Все, кто связывался с Ананке из мира Посмертия, умерли гораздо позже Эвклидиса. Все, кроме Арсения. На тот момент, когда ему удалось поставить стену, он находился в мире мёртвых в четыре раза дольше Бога Смерти. Как умрун он был сильнее, несмотря на то, что Эвклидис занимал такой высокий пост. Именно мёртвый мог поставить подобную стену и разрушить некросвязь. Притом, мёртвый, более высокого порядка, то есть, умерший раньше, чем тот умрун, от которого следовало оградить живого человека. И ни один живой маг, шаман или экстрасенс не справился бы с такой задачей. За такое и не брались вовсе. А если и брались, то лишь с целью обмана, выдурить у горе-клиента денег, при этом не делая ничего. Впрочем, выдуривали деньги только шарлатаны. Нормальные ведьмы и колдуны сразу сообщали, что ни за какое вознаграждение лезть в некротику не станут.

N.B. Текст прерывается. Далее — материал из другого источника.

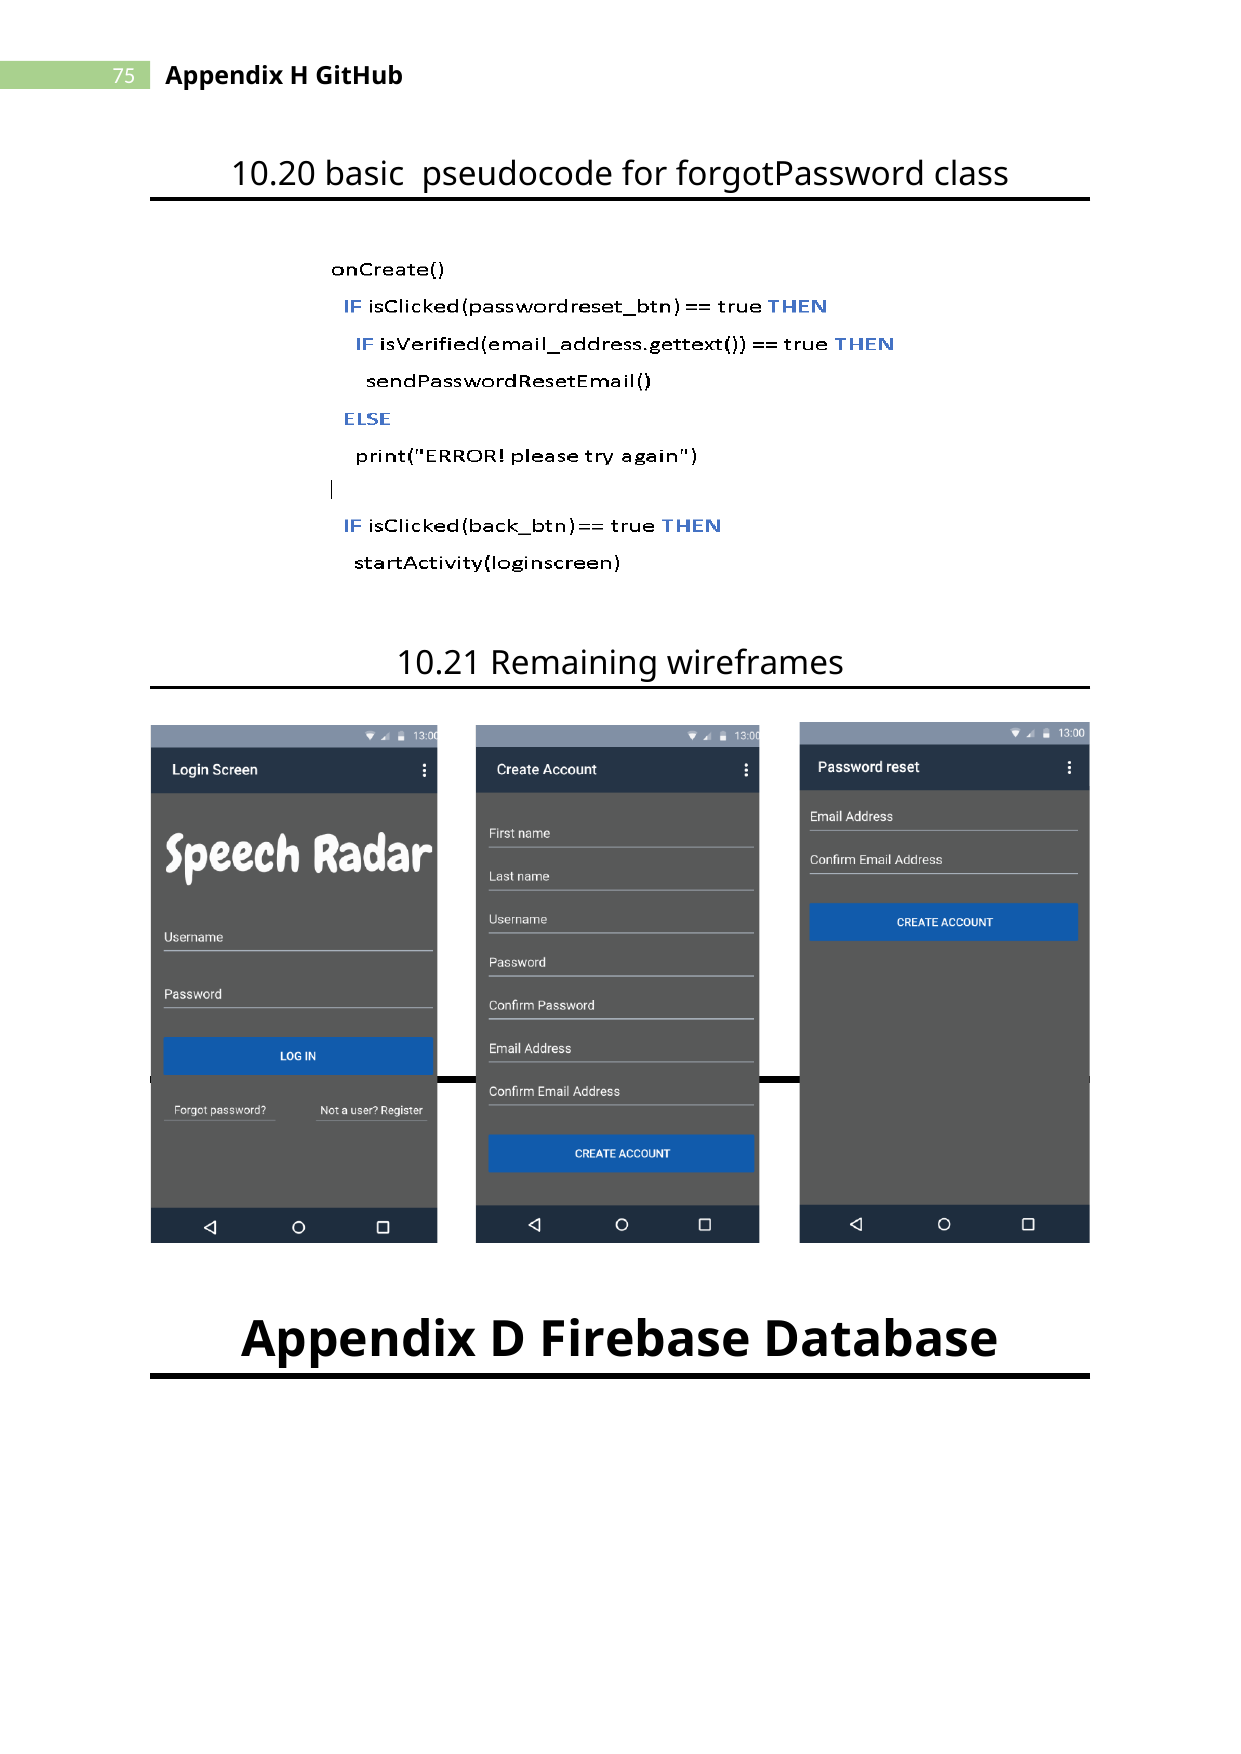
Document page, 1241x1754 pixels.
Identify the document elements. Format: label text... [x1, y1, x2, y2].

Ананке постоянно опасалась, что, одно неосторожное движение, – и эта стена рухнет, возвращая её к прежнему состоянию глубокой подавленности и депрессии. Она старалась не царапать стену воспоминаниями и с головой погружалась в деятельность Ордена. Забывалась в другом мужчине… Хотя, думаю, если б она его не любила, то не смогла бы забыться. Эвклидис больше не тревожил её сердца. По крайней мере, он остался в той его больной части, которая оказалась отгорожена стеной. Я решил не развивать эту тему дальше и выспрашивать всё ещё и у Арсения. Я поинтересовался его делами.